** Text shown follows **
Grieves v Everard and Sons and Another and associated claims

JurisdictionEngland & Wales
Judgment Date26 January 2006
Neutral Citation[2006] EWCA Civ 27
Date26 January 2006
CourtCourt of Appeal (Civil Division)

COURT OF APPEAL

Before Lord Phillips of Worth Matravers, Lord Chief Justice, Lord Justice Longmore and Lady Justice Smith

Rothwell
and
Chemical and Insulating Co Ltd and Another
Topping
and
Benchtown Ltd (formerly Jones Bros Preston Ltd)
Johnston
and
NEI International Combustion Ltd
Mears
and
R. G. Carter Ltd
Grieves
and
F. T. Everard and Sons Ltd and Another
Hindson
and
Pipe House Wharf (Swansea) Ltd
Combining three heads cannot make a claim

THERE was no precedent for aggregating three heads of claim which individually were incapable of founding a cause of action so as to constitute sufficient damage to give rise to a legal claim.
** End of Text shown **
** Raw data follows **
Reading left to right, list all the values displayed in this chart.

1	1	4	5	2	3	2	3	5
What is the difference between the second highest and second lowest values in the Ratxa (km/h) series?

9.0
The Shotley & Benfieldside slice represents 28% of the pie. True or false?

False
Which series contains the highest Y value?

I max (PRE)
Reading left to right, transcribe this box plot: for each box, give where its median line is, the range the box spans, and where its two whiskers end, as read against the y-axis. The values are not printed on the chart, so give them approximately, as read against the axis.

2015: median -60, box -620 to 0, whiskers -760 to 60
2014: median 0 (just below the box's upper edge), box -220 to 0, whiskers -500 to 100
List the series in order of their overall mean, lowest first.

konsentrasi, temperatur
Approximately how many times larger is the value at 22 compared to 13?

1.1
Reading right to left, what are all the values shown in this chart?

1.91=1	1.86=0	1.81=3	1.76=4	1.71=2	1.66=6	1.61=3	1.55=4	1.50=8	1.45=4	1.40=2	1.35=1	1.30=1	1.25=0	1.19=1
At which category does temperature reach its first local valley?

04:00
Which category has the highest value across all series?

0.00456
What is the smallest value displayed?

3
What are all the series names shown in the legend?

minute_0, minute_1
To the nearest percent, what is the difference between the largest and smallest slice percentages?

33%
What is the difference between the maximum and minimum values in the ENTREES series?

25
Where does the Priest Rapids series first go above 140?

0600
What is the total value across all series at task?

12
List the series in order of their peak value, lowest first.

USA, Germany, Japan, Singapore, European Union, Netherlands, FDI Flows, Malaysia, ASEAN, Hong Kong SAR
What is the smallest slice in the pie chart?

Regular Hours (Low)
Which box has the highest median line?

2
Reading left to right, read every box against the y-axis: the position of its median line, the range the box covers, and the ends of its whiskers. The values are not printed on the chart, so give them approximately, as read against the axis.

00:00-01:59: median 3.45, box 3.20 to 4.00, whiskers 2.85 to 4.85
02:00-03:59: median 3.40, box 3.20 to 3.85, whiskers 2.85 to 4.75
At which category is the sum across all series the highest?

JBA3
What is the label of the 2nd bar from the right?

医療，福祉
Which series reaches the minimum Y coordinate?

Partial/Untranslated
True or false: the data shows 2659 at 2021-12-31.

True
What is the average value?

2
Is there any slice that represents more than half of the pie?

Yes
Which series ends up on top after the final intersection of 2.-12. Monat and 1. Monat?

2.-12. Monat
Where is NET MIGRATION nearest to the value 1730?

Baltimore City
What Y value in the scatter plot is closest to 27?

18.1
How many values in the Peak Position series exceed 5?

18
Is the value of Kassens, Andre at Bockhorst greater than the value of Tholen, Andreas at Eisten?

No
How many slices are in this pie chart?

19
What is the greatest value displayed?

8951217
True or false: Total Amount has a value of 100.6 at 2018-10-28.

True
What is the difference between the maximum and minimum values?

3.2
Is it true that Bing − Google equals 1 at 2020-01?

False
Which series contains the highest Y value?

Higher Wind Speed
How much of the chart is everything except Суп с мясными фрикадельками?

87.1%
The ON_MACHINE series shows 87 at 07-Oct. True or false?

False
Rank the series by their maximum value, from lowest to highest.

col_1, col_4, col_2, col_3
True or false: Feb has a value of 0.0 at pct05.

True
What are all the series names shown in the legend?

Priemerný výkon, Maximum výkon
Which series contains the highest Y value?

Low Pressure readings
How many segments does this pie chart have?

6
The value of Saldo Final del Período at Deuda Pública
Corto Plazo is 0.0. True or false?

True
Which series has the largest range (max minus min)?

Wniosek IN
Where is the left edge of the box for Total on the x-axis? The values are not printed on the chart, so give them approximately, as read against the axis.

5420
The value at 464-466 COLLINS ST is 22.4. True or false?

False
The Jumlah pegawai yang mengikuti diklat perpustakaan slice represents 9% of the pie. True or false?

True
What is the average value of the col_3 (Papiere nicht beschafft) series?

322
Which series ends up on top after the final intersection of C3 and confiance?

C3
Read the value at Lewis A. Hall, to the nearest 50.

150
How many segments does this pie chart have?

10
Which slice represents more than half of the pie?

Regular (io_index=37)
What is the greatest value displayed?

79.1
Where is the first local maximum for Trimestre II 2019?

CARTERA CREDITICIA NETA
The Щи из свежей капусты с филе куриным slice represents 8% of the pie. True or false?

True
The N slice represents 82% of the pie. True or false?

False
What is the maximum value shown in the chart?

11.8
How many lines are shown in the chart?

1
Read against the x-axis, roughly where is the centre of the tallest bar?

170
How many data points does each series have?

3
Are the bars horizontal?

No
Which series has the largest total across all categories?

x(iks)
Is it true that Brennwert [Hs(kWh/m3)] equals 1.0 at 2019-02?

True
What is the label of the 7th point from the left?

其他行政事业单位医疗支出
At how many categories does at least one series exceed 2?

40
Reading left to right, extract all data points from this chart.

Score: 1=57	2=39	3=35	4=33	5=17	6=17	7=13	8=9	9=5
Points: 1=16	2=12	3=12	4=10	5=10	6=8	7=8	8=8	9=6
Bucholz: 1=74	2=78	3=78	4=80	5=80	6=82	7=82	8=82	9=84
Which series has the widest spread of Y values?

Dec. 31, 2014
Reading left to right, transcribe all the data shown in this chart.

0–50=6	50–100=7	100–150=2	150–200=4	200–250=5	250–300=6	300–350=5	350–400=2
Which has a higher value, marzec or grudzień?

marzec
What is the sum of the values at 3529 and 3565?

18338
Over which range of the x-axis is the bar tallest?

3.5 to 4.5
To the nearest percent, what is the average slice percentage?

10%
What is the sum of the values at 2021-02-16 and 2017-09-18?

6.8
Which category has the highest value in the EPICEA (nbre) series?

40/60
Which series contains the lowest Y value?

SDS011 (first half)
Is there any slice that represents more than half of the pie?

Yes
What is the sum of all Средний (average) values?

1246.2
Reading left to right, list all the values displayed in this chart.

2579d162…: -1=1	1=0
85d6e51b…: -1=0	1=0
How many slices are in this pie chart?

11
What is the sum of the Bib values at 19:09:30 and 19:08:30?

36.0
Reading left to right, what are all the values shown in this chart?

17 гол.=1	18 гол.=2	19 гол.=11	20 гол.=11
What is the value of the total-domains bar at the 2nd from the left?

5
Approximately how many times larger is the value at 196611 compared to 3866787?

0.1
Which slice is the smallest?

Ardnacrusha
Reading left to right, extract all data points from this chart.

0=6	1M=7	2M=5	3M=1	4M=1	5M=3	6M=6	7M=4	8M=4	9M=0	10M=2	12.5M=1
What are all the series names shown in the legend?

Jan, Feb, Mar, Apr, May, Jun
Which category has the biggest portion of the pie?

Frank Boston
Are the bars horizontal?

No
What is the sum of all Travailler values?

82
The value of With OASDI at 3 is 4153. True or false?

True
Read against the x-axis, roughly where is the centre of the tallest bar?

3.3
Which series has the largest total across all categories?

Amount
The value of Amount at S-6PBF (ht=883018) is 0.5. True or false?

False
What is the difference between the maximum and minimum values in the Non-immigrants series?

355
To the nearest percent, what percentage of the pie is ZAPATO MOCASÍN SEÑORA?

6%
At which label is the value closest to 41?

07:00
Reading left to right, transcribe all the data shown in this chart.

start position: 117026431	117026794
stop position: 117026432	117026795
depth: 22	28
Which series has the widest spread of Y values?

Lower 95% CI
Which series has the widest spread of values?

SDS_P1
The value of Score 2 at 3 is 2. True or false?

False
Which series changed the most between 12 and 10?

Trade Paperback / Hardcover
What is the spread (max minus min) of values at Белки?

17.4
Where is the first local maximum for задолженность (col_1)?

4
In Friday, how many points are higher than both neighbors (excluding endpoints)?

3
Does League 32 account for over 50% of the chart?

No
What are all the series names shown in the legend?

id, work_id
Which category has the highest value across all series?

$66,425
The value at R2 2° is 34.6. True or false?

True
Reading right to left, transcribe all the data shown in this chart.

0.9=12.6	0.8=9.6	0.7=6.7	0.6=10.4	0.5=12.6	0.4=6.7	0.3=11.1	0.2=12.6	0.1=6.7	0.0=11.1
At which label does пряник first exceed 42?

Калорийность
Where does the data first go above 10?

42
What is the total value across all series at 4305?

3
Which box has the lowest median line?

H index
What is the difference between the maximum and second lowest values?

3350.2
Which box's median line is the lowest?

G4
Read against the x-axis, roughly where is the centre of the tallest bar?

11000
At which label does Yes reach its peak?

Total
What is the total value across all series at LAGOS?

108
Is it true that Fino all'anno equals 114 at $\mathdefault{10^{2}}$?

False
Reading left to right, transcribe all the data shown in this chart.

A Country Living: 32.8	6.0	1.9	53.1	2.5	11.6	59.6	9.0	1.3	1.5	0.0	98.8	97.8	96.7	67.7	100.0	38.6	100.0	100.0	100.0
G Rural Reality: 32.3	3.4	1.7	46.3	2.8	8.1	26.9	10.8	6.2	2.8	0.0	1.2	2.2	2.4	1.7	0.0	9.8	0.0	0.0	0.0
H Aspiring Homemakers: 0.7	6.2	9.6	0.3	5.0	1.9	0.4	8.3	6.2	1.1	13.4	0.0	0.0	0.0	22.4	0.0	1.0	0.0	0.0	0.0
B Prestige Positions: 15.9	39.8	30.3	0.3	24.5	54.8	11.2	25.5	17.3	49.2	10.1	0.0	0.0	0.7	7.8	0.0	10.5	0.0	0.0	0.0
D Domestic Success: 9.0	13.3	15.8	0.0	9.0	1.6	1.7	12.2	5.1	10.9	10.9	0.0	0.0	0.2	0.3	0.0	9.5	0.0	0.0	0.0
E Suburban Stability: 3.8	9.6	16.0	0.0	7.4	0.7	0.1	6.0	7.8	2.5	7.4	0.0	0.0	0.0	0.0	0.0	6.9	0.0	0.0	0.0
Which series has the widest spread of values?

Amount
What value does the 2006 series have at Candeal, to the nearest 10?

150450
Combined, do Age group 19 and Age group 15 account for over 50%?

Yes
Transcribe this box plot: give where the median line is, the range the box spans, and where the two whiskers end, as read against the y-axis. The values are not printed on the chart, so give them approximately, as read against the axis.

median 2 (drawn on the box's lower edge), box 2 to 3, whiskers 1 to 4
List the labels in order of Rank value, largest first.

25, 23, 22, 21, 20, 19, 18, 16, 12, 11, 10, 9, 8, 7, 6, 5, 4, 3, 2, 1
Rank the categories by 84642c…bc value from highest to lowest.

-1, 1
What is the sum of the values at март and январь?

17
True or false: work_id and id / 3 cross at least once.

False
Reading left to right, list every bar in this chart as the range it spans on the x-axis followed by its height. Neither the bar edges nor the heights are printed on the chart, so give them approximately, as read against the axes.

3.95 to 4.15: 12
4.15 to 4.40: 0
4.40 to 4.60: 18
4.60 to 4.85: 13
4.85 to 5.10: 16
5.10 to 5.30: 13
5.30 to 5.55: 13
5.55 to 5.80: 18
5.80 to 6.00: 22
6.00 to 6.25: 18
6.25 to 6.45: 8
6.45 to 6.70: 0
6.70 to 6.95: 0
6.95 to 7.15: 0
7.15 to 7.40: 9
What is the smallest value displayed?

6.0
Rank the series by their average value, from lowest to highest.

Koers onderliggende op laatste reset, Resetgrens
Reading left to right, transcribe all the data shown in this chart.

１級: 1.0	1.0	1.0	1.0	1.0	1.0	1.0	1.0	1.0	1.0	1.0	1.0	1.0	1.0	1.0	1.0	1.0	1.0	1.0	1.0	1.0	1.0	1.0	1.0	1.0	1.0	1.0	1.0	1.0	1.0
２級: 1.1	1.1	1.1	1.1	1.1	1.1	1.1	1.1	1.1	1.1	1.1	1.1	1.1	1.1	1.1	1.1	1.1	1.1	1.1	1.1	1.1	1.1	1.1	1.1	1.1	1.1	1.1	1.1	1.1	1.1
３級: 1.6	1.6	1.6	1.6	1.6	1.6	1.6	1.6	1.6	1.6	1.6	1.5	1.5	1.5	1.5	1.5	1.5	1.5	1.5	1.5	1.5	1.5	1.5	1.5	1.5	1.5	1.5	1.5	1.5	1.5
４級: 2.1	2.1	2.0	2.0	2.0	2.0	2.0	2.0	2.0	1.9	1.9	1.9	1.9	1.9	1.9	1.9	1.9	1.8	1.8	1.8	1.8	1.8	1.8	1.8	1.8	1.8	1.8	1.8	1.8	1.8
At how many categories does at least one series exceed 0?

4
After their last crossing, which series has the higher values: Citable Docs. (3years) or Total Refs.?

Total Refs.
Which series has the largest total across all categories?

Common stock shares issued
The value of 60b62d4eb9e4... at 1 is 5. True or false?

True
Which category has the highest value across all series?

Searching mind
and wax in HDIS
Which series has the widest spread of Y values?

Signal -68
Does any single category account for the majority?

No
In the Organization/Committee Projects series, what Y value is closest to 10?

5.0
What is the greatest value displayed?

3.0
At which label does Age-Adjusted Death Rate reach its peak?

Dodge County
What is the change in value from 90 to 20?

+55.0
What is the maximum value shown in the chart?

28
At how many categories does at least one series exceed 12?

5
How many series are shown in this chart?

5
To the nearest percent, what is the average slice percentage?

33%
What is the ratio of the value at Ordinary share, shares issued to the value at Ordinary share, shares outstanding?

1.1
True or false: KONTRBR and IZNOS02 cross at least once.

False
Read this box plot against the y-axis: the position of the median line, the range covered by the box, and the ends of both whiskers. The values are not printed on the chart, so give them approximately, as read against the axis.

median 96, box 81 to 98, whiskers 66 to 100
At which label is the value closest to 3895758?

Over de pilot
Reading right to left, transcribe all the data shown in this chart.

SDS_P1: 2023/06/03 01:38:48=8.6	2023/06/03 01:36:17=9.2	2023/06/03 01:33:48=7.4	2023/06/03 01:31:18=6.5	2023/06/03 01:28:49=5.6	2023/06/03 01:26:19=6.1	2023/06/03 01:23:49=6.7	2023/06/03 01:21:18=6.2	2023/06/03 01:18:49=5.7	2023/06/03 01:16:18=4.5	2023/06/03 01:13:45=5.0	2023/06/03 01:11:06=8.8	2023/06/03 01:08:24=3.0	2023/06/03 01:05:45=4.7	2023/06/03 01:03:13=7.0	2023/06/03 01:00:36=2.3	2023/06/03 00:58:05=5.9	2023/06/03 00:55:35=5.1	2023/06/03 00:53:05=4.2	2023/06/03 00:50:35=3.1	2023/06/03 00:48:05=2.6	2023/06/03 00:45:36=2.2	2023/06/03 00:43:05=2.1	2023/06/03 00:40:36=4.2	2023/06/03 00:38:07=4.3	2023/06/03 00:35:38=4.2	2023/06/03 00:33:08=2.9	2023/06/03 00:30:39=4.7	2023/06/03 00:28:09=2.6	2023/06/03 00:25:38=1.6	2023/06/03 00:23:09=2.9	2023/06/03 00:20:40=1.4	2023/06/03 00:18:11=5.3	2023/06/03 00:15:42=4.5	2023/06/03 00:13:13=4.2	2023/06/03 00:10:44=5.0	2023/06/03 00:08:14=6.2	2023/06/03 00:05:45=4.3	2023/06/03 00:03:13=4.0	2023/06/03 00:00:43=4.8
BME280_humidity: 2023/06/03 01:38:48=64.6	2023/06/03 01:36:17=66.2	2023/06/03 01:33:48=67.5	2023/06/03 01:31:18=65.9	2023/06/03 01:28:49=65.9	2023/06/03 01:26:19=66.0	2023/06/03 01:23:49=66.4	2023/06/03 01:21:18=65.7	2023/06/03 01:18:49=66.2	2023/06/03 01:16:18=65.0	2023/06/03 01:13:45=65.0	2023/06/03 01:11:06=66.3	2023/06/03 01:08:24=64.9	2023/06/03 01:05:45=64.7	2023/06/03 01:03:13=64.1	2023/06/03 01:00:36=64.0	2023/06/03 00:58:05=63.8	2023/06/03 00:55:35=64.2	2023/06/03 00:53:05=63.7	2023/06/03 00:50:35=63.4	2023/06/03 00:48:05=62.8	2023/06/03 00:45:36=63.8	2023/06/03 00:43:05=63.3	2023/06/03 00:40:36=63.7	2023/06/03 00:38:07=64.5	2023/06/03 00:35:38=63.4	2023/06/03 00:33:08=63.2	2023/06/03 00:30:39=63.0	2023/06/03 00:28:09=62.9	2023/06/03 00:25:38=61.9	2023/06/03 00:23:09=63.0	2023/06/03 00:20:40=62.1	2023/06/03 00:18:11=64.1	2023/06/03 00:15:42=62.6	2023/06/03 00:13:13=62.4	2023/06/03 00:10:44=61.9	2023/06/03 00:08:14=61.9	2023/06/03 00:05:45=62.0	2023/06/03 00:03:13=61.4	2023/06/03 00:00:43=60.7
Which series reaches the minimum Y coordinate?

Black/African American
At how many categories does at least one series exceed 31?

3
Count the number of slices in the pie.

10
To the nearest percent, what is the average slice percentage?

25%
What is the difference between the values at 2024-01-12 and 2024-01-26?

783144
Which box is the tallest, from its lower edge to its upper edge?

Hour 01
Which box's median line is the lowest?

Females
** End of Raw data **
▶ [Required action]: Reproduce the part of the case report that opens with the words containing "THERE was no" and closes with "a legal claim.". Rely on the case report alone.

▶ [Solution]:
THERE was no precedent for aggregating three heads of claim which individually were incapable of founding a cause of action so as to constitute sufficient damage to give rise to a legal claim.